DESCRIPTION OF THE TASK - Please rewrite the part of the records that runs from the start through the line containing "Bei der Buchung beider Systeme benötigen", replacing each "Sklep" with "Store" and leaving everything else unchanged.

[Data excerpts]
-- Opening Marker --

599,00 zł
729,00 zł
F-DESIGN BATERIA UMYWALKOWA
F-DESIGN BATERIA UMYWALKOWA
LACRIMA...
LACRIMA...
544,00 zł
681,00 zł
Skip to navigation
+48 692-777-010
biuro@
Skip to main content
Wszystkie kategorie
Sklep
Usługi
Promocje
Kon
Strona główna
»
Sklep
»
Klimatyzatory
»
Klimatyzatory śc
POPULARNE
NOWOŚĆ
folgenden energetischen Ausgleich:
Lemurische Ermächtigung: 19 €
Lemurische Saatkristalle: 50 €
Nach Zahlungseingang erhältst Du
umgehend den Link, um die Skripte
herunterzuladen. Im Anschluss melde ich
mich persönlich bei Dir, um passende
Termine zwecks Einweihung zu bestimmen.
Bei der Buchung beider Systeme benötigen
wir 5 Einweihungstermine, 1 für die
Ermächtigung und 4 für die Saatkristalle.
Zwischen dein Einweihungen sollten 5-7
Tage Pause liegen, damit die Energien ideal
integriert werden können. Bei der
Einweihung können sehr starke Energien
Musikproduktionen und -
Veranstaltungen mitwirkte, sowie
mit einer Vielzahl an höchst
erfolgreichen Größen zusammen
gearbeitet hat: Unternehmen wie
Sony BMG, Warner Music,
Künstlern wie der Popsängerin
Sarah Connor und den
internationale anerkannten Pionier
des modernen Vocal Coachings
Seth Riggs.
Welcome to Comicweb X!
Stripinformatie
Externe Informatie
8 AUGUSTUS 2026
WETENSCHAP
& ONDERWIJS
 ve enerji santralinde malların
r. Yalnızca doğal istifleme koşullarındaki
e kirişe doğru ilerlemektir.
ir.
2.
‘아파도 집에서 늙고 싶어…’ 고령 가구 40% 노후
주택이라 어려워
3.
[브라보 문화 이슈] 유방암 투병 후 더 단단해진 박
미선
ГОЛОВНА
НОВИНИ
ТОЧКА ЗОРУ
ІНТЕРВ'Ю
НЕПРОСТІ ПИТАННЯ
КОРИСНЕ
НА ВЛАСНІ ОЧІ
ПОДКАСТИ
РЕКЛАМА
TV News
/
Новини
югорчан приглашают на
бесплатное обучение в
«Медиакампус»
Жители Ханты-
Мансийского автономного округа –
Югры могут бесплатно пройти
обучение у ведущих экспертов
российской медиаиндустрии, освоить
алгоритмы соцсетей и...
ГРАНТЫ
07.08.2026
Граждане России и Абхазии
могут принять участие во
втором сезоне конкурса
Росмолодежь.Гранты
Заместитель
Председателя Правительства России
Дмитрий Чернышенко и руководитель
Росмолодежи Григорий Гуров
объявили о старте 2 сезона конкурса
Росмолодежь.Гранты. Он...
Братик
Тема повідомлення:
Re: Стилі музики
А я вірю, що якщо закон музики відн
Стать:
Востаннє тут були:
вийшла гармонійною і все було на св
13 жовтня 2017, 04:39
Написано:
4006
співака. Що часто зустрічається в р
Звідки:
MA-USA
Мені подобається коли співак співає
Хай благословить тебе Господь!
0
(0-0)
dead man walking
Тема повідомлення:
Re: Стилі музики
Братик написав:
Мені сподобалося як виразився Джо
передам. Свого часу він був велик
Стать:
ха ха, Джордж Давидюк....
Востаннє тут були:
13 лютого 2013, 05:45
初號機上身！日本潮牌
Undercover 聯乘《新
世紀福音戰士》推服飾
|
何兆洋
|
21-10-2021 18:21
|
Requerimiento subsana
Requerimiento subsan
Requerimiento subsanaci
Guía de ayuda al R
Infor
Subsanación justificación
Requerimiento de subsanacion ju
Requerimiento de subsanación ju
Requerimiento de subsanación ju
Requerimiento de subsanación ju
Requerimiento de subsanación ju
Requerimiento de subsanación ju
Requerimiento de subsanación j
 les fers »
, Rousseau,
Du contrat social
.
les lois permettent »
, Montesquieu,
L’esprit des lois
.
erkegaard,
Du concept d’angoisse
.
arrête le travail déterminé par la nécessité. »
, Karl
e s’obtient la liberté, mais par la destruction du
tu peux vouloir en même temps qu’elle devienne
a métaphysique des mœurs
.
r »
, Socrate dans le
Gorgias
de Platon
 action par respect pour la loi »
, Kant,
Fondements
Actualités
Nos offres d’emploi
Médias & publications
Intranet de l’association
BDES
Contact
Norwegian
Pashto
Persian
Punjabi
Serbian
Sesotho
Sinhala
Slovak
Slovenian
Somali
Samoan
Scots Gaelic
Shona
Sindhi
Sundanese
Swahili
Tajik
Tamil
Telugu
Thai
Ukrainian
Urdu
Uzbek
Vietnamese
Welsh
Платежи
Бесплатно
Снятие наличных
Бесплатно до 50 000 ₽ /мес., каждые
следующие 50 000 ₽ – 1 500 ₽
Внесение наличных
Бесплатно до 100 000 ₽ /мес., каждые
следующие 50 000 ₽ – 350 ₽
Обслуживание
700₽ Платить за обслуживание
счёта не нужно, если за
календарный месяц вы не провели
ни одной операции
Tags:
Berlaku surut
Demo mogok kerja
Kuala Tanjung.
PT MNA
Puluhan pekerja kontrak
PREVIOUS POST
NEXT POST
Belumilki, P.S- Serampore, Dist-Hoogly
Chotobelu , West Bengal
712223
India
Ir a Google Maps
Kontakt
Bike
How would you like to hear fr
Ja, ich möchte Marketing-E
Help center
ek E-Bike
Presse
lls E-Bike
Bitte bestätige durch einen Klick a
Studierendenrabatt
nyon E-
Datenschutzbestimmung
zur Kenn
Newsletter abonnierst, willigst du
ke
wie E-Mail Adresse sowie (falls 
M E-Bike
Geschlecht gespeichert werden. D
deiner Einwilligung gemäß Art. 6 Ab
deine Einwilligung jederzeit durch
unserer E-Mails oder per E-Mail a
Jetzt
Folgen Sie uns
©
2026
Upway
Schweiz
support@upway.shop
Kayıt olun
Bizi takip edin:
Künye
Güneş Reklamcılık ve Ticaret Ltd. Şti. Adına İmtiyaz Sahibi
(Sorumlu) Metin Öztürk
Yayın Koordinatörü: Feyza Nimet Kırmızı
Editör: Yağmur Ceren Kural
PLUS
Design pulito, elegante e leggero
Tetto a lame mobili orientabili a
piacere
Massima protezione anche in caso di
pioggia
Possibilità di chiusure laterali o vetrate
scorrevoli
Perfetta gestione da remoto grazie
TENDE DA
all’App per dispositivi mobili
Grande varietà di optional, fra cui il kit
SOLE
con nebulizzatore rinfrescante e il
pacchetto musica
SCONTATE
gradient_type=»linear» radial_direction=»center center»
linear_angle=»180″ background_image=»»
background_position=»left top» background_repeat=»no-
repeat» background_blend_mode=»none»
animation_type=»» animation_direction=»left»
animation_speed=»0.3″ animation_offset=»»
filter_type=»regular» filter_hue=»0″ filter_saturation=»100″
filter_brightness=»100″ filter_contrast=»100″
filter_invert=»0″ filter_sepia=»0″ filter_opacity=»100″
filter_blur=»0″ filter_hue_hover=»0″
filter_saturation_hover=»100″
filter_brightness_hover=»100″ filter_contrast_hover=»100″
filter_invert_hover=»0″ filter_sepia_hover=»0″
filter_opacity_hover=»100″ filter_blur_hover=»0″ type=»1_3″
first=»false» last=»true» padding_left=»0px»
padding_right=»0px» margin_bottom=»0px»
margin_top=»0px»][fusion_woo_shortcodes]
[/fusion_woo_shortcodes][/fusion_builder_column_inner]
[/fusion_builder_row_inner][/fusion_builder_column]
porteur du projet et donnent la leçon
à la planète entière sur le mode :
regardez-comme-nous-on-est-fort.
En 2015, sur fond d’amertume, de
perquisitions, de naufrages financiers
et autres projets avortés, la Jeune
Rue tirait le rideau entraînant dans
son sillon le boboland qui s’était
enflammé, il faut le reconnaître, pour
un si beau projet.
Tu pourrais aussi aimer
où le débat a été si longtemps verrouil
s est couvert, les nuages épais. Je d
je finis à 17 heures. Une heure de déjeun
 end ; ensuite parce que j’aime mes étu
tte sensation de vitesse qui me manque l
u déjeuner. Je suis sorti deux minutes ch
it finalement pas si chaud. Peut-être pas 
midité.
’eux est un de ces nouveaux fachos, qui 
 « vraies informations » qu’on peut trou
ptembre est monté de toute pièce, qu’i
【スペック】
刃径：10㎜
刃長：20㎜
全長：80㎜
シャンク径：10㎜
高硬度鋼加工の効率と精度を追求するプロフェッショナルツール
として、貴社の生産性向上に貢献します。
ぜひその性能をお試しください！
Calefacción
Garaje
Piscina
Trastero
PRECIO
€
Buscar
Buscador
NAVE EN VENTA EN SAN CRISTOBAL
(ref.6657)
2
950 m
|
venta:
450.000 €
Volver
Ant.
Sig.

-- Closing Marker --

SOLUTION BELOW -
599,00 zł
729,00 zł
F-DESIGN BATERIA UMYWALKOWA
F-DESIGN BATERIA UMYWALKOWA
LACRIMA...
LACRIMA...
544,00 zł
681,00 zł
Skip to navigation
+48 692-777-010
biuro@
Skip to main content
Wszystkie kategorie
Store
Usługi
Promocje
Kon
Strona główna
»
Store
»
Klimatyzatory
»
Klimatyzatory śc
POPULARNE
NOWOŚĆ
folgenden energetischen Ausgleich:
Lemurische Ermächtigung: 19 €
Lemurische Saatkristalle: 50 €
Nach Zahlungseingang erhältst Du
umgehend den Link, um die Skripte
herunterzuladen. Im Anschluss melde ich
mich persönlich bei Dir, um passende
Termine zwecks Einweihung zu bestimmen.
Bei der Buchung beider Systeme benötigen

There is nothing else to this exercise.